O mesmo se pode dizer acerca de Kanye West, por exemplo, que volta ao centro da discussão por estes dias — a uma escala bem diferente, é certo: a repetição das próprias fórmulas, esvaziadas e gastas, é uma característica comum a ambos os artistas, duas das maiores figuras da história do hip hop que vêm impondo a sua presença no topo que clamam (ainda) pertencer-lhes, sem, no entanto, se reinventarem (o que não implica necessariamente uma mudança radical) e sempre toldados pela sombra daquilo que foram e representaram, da relevância e do impacto que tiveram no curso do rap.

Desta forma, King’s Disease II não deixa de ser um projecto bem conseguido, apesar de tudo. A produção de Hit-Boy — ele que também dá cartas no jogo do MCing e que em “Composure” dominou as rimas e batidas numa das melhores canções do álbum — tem um papel determinante nesse aspecto; é irrepreensível. O produtor californiano juntou-se a Nas para a primeira edição deste KD; contudo, ao contrário do que aconteceu nesse primeiro longa-duração que os uniu, neste o rapper não perde o fio à meada nem se desleixa em certos momentos que resultam numa oscilação entre faixas cativantes e desinteressantes. Mesmo com a quantidade e variedade de participações — o que não jogou a seu favor da primeira vez —, o LP segue a uma velocidade cruzeiro e Nas mantém um certo registo, mais assertivo e menos relaxado, ao falar sobre o seu percurso e a sua história.

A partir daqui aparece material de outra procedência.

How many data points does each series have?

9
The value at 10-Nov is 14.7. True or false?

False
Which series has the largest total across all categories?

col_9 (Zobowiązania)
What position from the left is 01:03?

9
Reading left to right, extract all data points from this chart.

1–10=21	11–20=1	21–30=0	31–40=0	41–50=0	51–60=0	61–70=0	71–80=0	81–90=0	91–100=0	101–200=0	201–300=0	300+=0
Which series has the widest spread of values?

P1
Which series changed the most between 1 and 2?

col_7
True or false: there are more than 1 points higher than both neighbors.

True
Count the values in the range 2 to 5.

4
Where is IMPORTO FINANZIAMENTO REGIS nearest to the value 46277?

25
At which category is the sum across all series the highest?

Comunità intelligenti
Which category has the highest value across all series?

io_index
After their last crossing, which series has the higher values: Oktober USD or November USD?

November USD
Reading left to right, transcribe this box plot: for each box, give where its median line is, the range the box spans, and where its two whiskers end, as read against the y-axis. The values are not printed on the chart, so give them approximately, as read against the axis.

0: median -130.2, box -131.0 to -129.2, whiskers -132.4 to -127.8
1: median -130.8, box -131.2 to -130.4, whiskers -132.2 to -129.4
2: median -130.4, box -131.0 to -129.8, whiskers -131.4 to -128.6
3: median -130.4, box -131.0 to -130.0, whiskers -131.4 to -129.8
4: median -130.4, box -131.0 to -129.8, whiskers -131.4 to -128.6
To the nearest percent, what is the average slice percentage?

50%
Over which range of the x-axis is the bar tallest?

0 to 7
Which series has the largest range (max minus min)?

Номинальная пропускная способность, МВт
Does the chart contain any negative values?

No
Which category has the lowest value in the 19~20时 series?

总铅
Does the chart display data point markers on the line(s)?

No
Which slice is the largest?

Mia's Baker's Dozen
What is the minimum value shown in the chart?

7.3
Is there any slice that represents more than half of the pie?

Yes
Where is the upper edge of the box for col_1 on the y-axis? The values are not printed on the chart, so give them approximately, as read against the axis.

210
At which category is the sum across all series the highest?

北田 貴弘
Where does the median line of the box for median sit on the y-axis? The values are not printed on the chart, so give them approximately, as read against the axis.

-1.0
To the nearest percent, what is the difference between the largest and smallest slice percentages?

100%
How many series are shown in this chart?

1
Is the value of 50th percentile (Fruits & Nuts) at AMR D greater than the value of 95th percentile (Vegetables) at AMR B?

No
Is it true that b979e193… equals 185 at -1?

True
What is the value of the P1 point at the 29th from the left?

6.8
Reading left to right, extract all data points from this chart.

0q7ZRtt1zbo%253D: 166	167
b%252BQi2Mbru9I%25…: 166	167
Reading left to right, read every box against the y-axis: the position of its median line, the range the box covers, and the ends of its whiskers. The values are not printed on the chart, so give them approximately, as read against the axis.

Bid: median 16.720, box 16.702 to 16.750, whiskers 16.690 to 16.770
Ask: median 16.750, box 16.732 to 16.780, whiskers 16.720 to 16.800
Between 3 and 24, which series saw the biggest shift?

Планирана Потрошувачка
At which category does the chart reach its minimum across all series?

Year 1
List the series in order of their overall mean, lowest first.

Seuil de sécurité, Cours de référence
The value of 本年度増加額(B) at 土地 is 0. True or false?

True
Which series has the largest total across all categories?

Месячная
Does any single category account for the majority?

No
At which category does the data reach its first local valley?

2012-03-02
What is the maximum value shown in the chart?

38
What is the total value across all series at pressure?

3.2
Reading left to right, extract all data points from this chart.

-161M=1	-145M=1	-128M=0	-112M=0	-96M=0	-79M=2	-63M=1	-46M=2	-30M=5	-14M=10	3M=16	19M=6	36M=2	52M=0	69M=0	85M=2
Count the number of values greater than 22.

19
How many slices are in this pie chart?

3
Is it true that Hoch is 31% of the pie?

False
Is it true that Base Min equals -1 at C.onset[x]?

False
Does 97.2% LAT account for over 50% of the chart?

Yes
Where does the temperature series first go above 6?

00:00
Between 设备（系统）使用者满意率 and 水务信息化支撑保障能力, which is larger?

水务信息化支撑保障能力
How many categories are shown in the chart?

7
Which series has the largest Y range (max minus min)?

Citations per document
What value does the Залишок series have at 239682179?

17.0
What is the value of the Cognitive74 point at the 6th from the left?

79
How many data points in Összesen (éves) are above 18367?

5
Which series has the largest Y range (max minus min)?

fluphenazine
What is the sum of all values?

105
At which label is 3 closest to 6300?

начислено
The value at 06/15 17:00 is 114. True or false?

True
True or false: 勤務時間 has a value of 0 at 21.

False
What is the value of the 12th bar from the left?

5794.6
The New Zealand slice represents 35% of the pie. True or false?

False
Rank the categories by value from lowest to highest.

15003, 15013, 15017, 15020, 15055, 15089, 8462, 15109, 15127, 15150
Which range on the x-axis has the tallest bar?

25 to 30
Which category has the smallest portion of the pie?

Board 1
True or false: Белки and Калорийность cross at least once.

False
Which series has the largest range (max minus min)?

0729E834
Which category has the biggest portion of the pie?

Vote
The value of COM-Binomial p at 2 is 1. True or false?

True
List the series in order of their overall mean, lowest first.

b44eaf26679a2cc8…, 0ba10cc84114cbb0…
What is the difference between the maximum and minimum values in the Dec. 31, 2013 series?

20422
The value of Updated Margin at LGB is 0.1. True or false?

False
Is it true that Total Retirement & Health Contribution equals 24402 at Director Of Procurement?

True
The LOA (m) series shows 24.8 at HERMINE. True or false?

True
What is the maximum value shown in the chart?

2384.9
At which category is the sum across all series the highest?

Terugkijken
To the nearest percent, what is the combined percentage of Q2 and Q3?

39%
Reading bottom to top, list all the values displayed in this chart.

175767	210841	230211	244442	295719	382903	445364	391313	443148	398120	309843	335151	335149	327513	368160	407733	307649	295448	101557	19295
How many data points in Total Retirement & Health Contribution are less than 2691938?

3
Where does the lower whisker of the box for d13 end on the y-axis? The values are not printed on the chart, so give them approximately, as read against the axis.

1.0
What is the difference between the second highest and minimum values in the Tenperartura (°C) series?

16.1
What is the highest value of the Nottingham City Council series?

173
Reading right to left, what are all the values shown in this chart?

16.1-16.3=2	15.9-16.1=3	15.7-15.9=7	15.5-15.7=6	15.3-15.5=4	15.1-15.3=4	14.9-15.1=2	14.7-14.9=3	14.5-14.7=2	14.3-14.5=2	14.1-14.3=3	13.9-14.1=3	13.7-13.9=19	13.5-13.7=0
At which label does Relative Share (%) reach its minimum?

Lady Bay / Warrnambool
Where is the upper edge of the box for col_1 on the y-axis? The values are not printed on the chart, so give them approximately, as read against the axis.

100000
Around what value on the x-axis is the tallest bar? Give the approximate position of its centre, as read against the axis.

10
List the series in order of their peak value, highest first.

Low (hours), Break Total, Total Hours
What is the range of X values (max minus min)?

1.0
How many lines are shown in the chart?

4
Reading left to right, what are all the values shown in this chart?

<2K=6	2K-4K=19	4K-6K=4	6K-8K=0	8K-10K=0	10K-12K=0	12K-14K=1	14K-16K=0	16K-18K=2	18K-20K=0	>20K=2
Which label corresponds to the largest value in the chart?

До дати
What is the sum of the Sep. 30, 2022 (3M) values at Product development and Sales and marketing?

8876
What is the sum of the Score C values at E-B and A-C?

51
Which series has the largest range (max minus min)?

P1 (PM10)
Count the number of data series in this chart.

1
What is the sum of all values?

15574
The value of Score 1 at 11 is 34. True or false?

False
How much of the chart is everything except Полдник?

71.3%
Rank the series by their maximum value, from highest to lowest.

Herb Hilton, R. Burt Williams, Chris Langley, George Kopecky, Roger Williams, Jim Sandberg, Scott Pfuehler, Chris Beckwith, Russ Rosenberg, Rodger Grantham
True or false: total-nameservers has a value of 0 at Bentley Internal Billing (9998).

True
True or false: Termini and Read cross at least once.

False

A certa altura, a sequência de “Moments” e “Nobody”, com Ms. Lauryn Hill, chega a relembrar vagamente por que razão a cultura hip hop viu em Nas um líder absoluto. Porém, por maior que tenha sido a sua conquista, não há rei que reine de glórias passadas que não caia do trono. A doença do rei tem sido precisamente essa: Nas conformou-se com o seu estatuto e tem ficado aquém do mesmo, dando ares de sua graça sem ter a dedicação (ou a coragem…?) de voltar a provar todo o seu valor, quando todos sabemos do que ele é capaz. É ou foi? Fica cada vez mais difícil considerar, actualmente, Nasir um dos maiores na sua arte quando nem o próprio se digna a defender devidamente as divisas que ostenta. Talvez ele saiba, bem lá no fundo, que esse é o verdadeiro mal de que padece, um sebastianismo de quem acredita que o rei volta no próximo álbum, mas que se deixa enevoar pelo anterior. E o título da faixa que, curiosamente, encerra este disco acaba por resumir a ideia que fica não só do primeiro, mas também do segundo volume de King’s Disease: “Nas is Good”. Mas para o autor de Illmatic ser bom não chega.